The Russian FSB identified Drach as an SBU counterintelligence lieutenant but did not reveal the identity of the second SBU officer. The SBU refused to identify its agents.

Who are the sailors?

The youngest among the arrested Ukrainians, navy sailor Andriy Eyder, is only 18. He called his girlfriend on Nov. 26, said he was wounded during the attack, and underwent surgery in a Kerch hospital but was fine, his stepmother Yevheniya Eyder wrote on Facebook on Nov. 26.

Ukrainian Navy officer Oleh Melnychuk, the commander of Yany Kapu military tug, stands in the courtroom of the Kyiv District Court of Simferopol on Nov. 28. The same day he and eight other Ukrainian sailors were arrested for two months in a pre-trial detention center. (Courtesy)

Eyder graduated from Odesa State Professional Marine Transport College and signed a contract with the Ukrainian navy only in August, his mother Viktoria Eyder told Radio Free Europe/Radio Liberty on Nov. 27.

Eyder served on the armored patrol boat Berdyansk under the command of Roman Mokriak, 32. Mokriak used to serve on Ukraine’s only submarine Zaporizhia based in Sevastopol until 2014. But, like many other navy officers, he was forced to flee Crimea after the Russian invasion. He served on the military boat Pryluki in 2015 and in 2016 he became a captain of the Berdyansk armored boat.

Mokriak denied all the accusations in court.

Yany Kapu captain Oleh Melnychuk has also refused to cooperate with the Kremlin sham court and demanded a translator from the Russian language during the trial, Semedliayev said.

One of Yany Kapu sailors, Yuriy Budzylo, 46, has also denied his guilt.

Natalia Budzylo, his ex-wife and mother of their two kids, described her ex-husband as a faithful patriot of Ukraine to the Kyiv Post on Nov. 28.

Ukrainian authorities have promised financial help for the family members of the Ukrainian soldiers.

“I don’t want any money, I want the father of my children to come back as soon as possible,” Budzylo said.

Government acts?

Babin, the president’s representative, told the Kyiv Post on Nov. 28 that the families of captured Ukrainians will get Hr 100,000 in financial aid from the state.

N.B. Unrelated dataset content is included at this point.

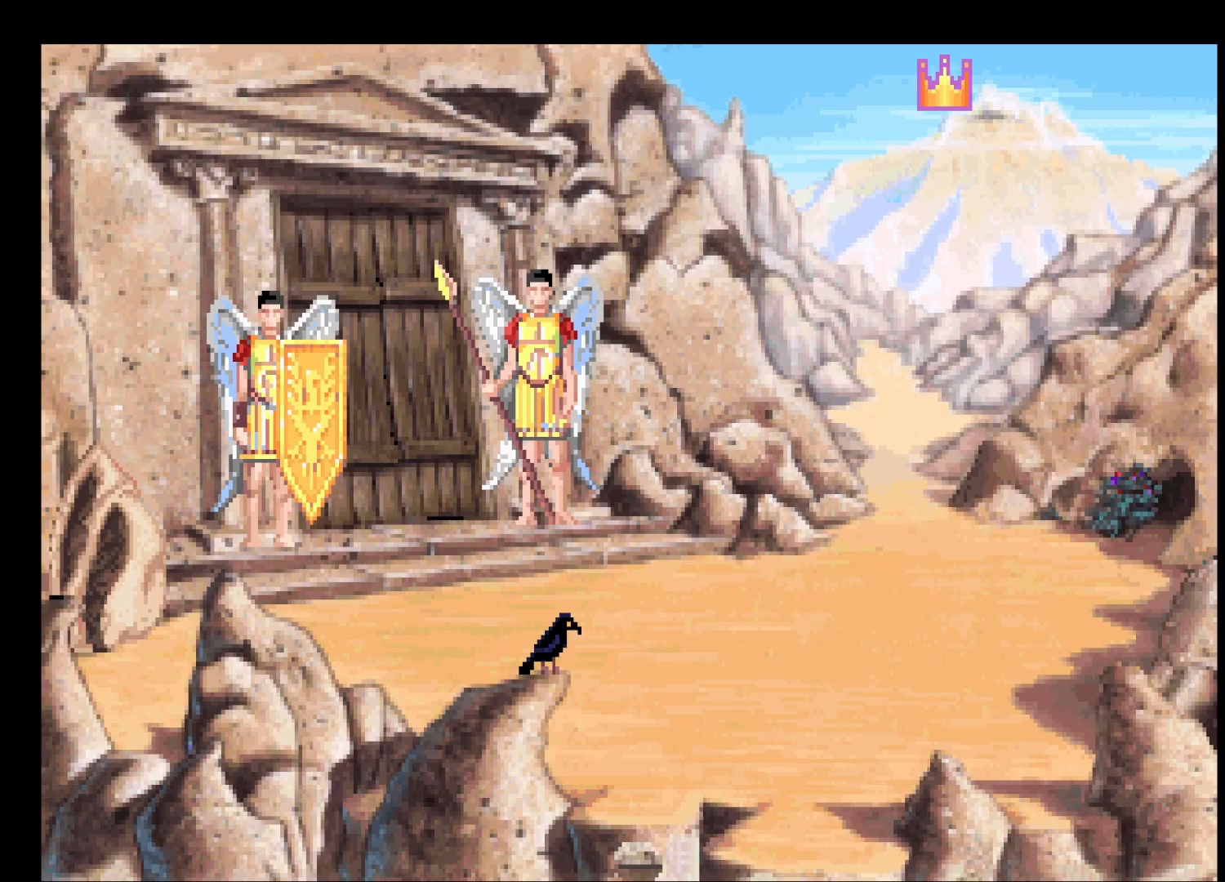
{"keys": ["return"], "mouse": [], "events": [[83, "mouse_right", "down"], [133, "mouse_right", "up"], [217, "mouse_right", "down"], [317, "mouse_right", "up"], [350, "mouse_right", "down"], [450, "mouse_right", "up"]]}
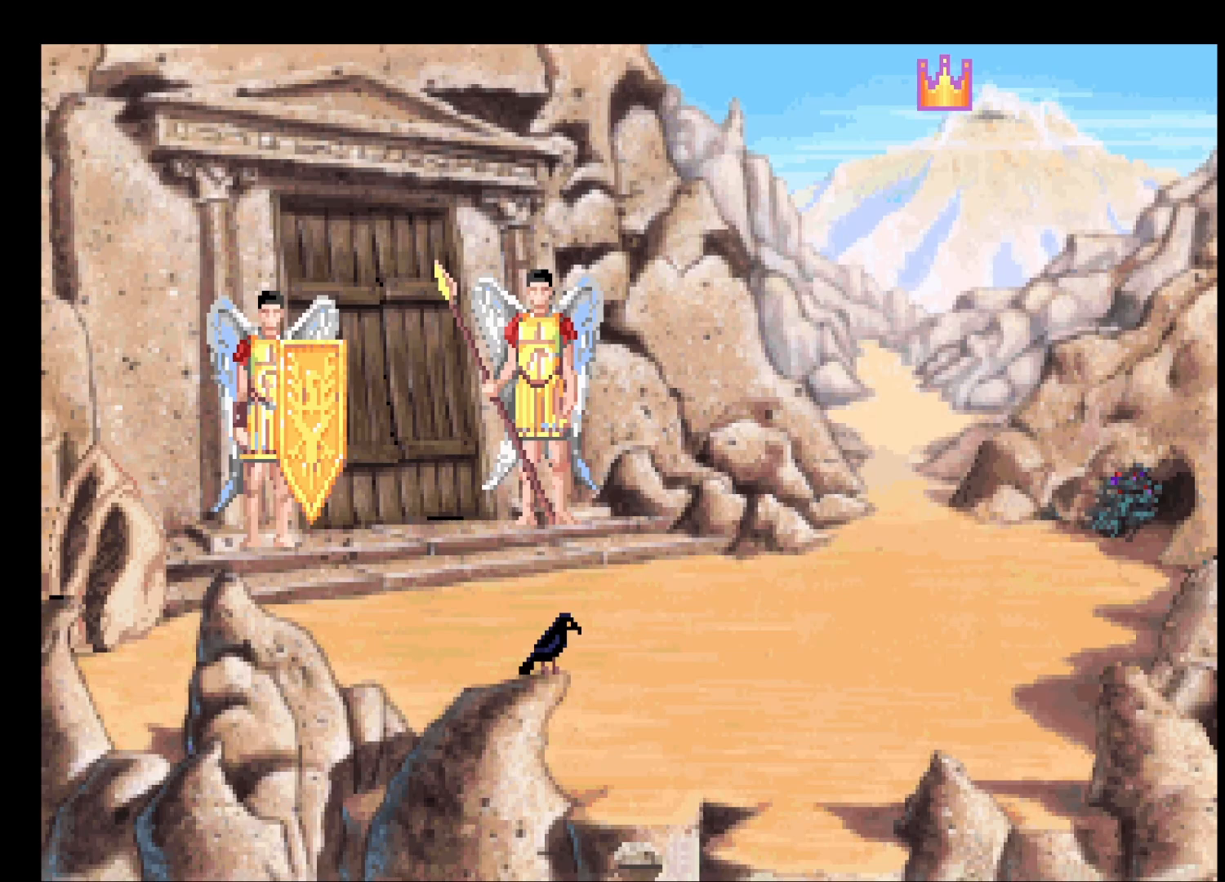
{"keys": ["return"], "mouse": [], "events": [[50, "mouse_right", "down"], [150, "mouse_right", "up"], [233, "mouse_right", "down"], [333, "mouse_right", "up"], [383, "mouse_right", "down"], [483, "mouse_right", "up"]]}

He also added that the Ukrainian government is preparing the claim against Russia to the European Court of Human Rights considering Russia’s direct violation of the 1949 Third Geneva Convention. The Crimean Prosecutor’s Office has already opened the case against Russia for violating the customs of war and illegal imprisonment of Ukrainians.

Many families of the captured Ukrainians discovered the news about the Kerch attack from the media.

Nariman Dzhelalov, deputy head of Crimean Representative Body Mejlis, based in Crimea but banned by the Kremlin, told the Kyiv Post that the Ukrainian sailors looked tired but showed no signs of physical abuse when he saw them at the court hearings.

“For now, the pressure is only moral,” Dzhelalov said.

Kyiv Post staff writer Oleksiy Sorokin contributed to this story.